Dear Editor,
It is with considerable concern one reads that US Representative Gregory Meeks may soon be visiting Guyana. The purpose of his visit is not clear save to say that it comes at a time close to elections when any perception of foreign interference must be avoided.
Meeks is the representative for the 5th Congressional District of New York, which encompasses many Indo-Guyanese neighbourhoods in Queens. He has in the past had close contacts to disgraced PPP financier and Liberty Avenue realtor Ed Ahmad, who was convicted and sentenced to two years for overseeing a US$50 million fraud scheme that allowed ineligible Guyanese and others to own homes. Many of them ended up facing financial ruin.
In 2007, Ahmad gave Meeks an unsecured $40,000 loan which Meeks failed to declare on his annual financial disclosure reports for more than two years. Meeks has a reputation of living a lavish lifestyle as the New York Times reported in 2010 (Congressman Cries Poor, but Lifestyle May Disagree), staying at five star hotels and taking private jets. Most troubling was his purchase of a home in Queens built for him by a real estate developer that the Times reported he paid only $830k for – way below the market price.

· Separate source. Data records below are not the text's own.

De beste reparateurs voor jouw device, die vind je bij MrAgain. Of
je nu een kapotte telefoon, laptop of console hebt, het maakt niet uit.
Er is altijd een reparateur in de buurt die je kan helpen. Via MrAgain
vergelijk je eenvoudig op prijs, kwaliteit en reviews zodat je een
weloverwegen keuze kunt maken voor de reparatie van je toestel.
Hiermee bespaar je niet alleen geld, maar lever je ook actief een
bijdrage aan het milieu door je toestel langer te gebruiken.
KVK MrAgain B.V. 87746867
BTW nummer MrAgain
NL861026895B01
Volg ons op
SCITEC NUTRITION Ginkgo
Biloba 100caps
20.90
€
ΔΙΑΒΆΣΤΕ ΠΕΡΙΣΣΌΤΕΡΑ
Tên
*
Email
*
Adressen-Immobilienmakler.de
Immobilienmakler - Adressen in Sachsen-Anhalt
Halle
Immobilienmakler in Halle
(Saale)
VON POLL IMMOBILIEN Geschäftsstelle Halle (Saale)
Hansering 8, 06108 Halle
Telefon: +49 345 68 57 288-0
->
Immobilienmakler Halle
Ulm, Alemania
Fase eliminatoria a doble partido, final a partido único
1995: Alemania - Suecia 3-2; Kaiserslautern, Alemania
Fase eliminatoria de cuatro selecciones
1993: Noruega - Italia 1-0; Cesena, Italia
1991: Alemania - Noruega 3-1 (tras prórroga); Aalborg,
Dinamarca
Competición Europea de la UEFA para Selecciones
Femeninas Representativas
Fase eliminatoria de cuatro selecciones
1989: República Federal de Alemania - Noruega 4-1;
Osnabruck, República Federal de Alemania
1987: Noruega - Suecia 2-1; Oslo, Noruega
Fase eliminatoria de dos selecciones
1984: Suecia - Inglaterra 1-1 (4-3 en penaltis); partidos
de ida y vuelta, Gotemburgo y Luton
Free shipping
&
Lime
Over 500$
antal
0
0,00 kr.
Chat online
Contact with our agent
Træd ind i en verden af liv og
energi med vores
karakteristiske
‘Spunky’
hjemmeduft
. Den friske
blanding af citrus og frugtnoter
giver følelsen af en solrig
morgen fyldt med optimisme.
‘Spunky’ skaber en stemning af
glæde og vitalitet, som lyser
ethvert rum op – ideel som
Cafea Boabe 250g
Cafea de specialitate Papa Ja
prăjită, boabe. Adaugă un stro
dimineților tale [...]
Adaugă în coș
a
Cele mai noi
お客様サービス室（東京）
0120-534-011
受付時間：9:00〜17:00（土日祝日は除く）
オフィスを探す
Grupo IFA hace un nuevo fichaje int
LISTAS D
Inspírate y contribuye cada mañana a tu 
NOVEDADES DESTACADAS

The Times reported that “in early 2008, Mr Meeks agreed to pay fines totaling $63,000 after the Federal Election Commission found that in 2003 and 2004, he used campaign funds for personal expenses, including $6,200 on a personal trainer and $9,800 to lease and repair a vehicle that Mr Meeks could not demonstrate was used for any campaign work.”
As we know, Ed Ahmad is close friends with Opposition Leader Bharrat Jagdeo for whom he shipped three containers of hardware to build the latter’s Pradoville mansion. Coincidentally, Ahmad was sold 17 acres of land, well below market price, at Leonora that originally he stated was to build a wood factory but, thanks to a dubious court ruling by the late Ian Chang, he turned into real estate development Hollywood Gardens that is now bush.
Meanwhile, this year, Meeks issued – quite unbidden – two press statements on Guyana in the wake of the no-confidence motion calling for democracy to prevail, etc.
US Congressman Meeks has no business in Guyana at this time and the government should be on its guard against such foreign actors.